The feat earned All Along an Eclipse as Top Turf Female and Horse of the Year. She remains the last International winner to go on to a Horse of the Year Eclipse.
This fact is perhaps because the advent of the Breeders’ Cup era changed things considerably for the Canadian International, particularly when it came to foreshadowing Eclispe Award winners. Before the first running of the Breeders’ Cup Turf in 1984, the International was a year-end target for the world’s best turf runners. If a classic distance turf horse had a strong year and the International was another feather, then Eclipse recognition was forthcoming.
The Breeders’ Cup Turf, however, became the new year-end target for the division’s elite. From the first autumn collision of these two races to now, the timing of the Canadian International hasn’t always allowed for both races to land on a horse’s schedule.

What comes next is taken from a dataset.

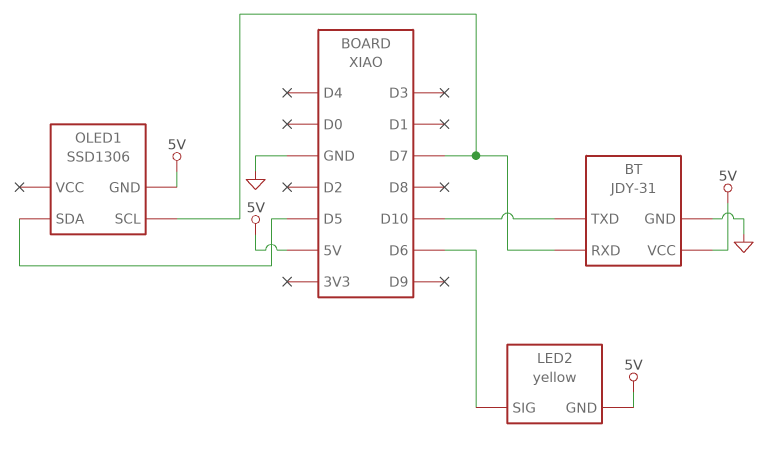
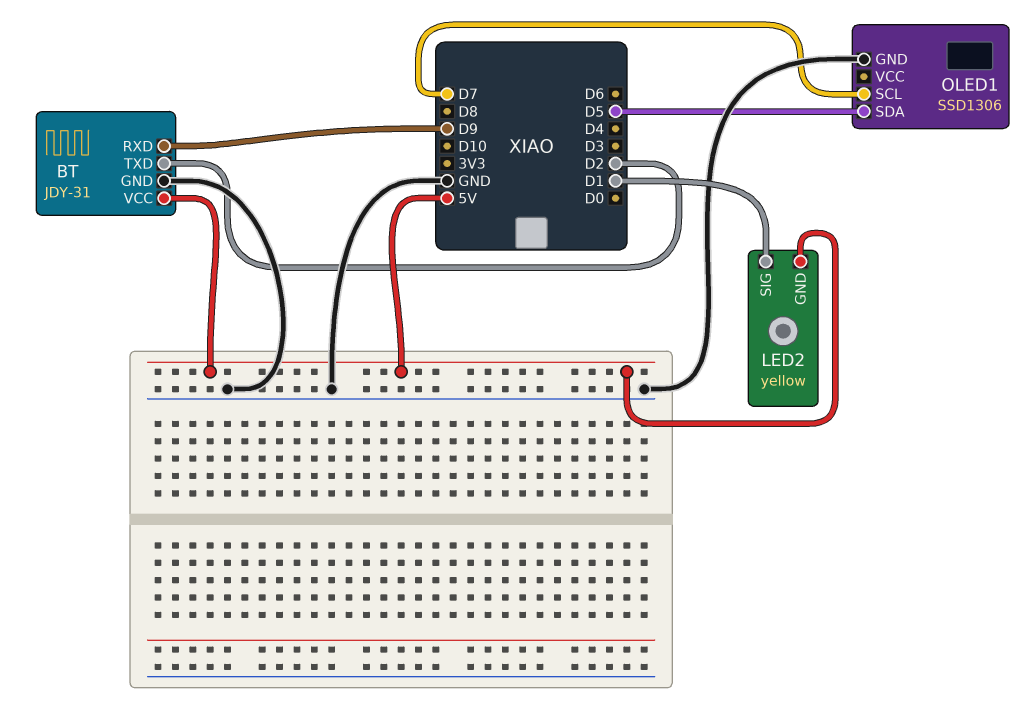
BT pin RXD: D7 -> D9
BT pin TXD: D10 -> D2
LED2 pin SIG: D6 -> D1
OLED1 pin GND: 5V -> GND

Of course, there have been exceptions to the rule. These came in back-to-back years in the 1990s.
In 1996, Singspiel journeyed to Canada to capture the International and, on the strength of a second-place finish in the Breeders’ Cup Turf, also at Woodbine, and a score in the Grade 1 Japan Cup went on to win the year’s Eclipse Award as Top Turf Male.
In 1997, Sam-Son Farm charge Chief Bearhart enjoyed a tremendous season that included a gallant win in the International, as well as the Breeders’ Cup Turf, which sealed the Eclipse championship.

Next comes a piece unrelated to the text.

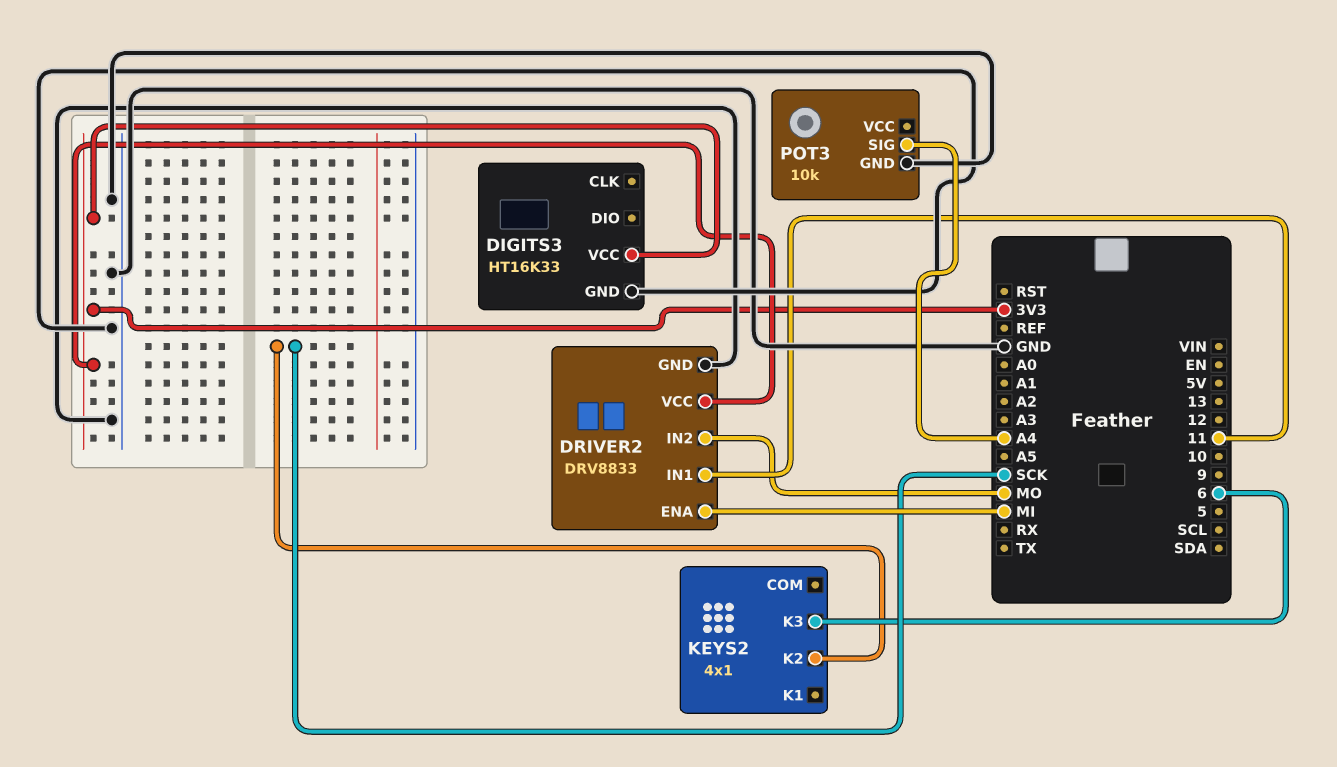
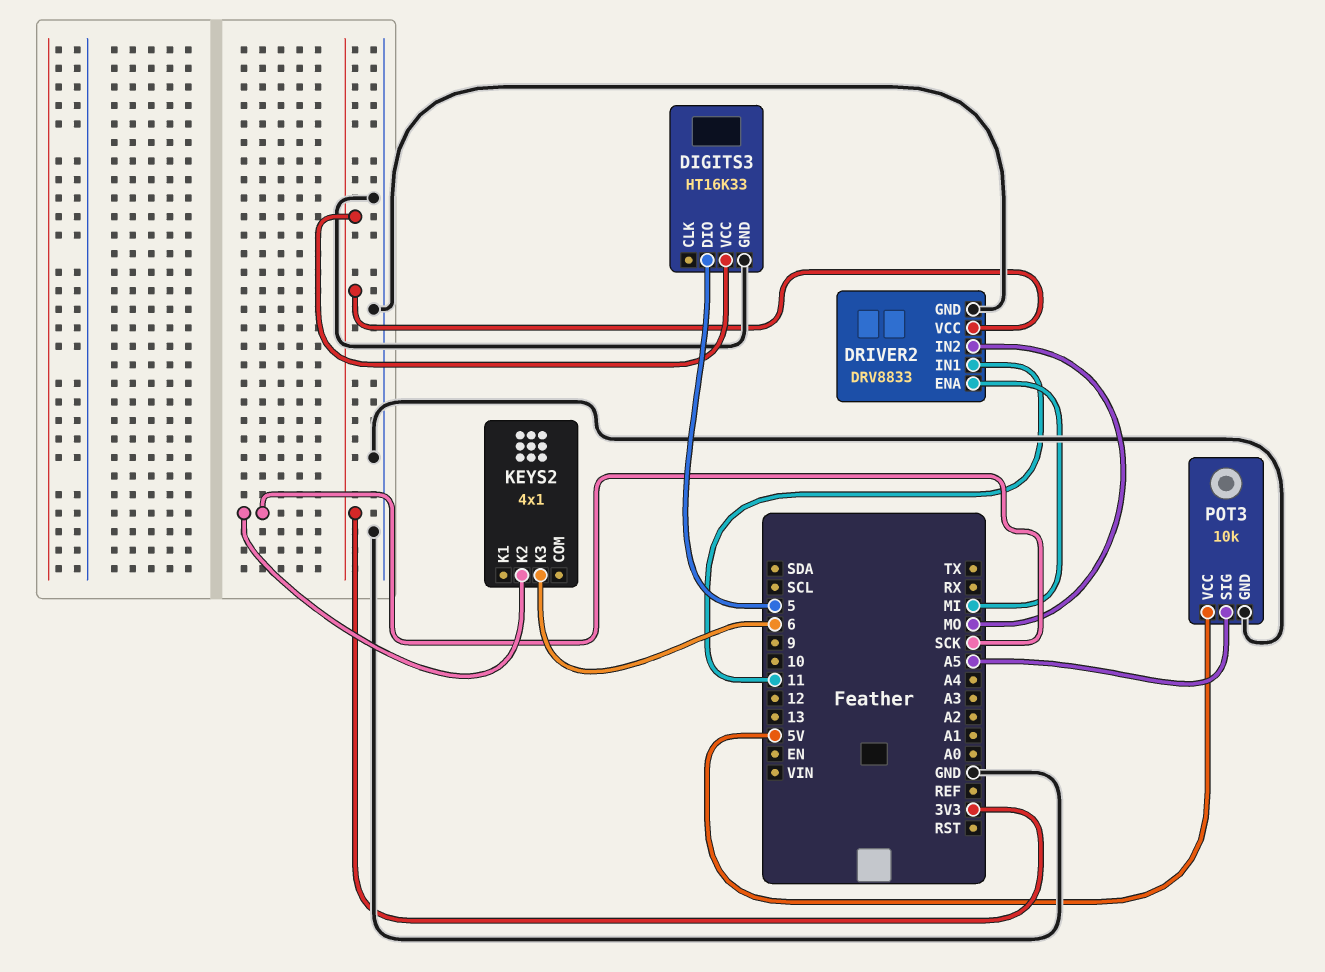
DIGITS3 pin DIO: none -> 5
POT3 pin SIG: A4 -> A5
POT3 pin VCC: none -> 5V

Going all the way back to 1984, Chief Bearhart remains the only horse to race in, let alone win, the Canadian International and win the Breeders’ Cup Turf. This trend may be as much to do with scheduling, as suggested, as anything else.
Until the past few years, when the 1 ½-mile event became a ‘Win and You’re In’ event, Woodbine attempted to market the International as an alternative to the Breeders’ Cup Turf. From 2003 to 2007, the International landed in late October, forcing horsemen to make a choice between the Canadian classic and the World Championship event for turf horses.
Even before this aggressive strategy, the International resided in the middle of October, generally about three weeks prior to the Breeders’ Cup Turf – a possible appearance in both certainly was possible, but maybe not viewed as ideal compared to other options.
Whether the trend will change is anyone’s guess. No matter which horse wins this weekend’s bulky 16-horse renewal of the International, they’ll likely have their work cut out for them at Churchill Downs against a more accomplished group.